TASK PROMPT:
Pull out each line of the records that contains the string "mail". Matches must agree in case.

Stored data entries:
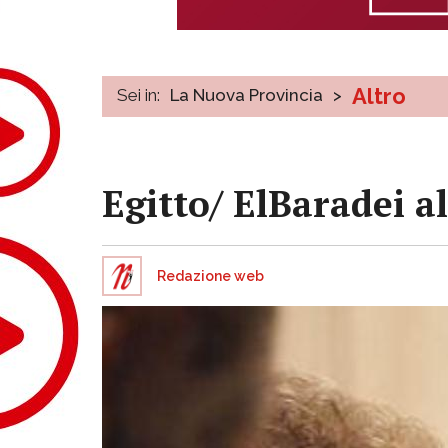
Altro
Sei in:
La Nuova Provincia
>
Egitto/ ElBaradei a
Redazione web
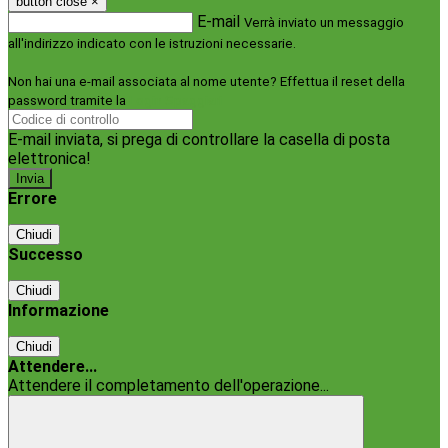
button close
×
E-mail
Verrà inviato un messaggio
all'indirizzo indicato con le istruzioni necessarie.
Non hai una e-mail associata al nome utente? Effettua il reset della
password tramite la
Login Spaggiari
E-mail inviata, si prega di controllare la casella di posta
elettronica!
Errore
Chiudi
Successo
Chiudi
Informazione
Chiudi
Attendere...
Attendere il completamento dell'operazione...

RESULT FOR THIS TASK:
E-mail
Non hai una e-mail associata al nome utente? Effettua il reset della
E-mail inviata, si prega di controllare la casella di posta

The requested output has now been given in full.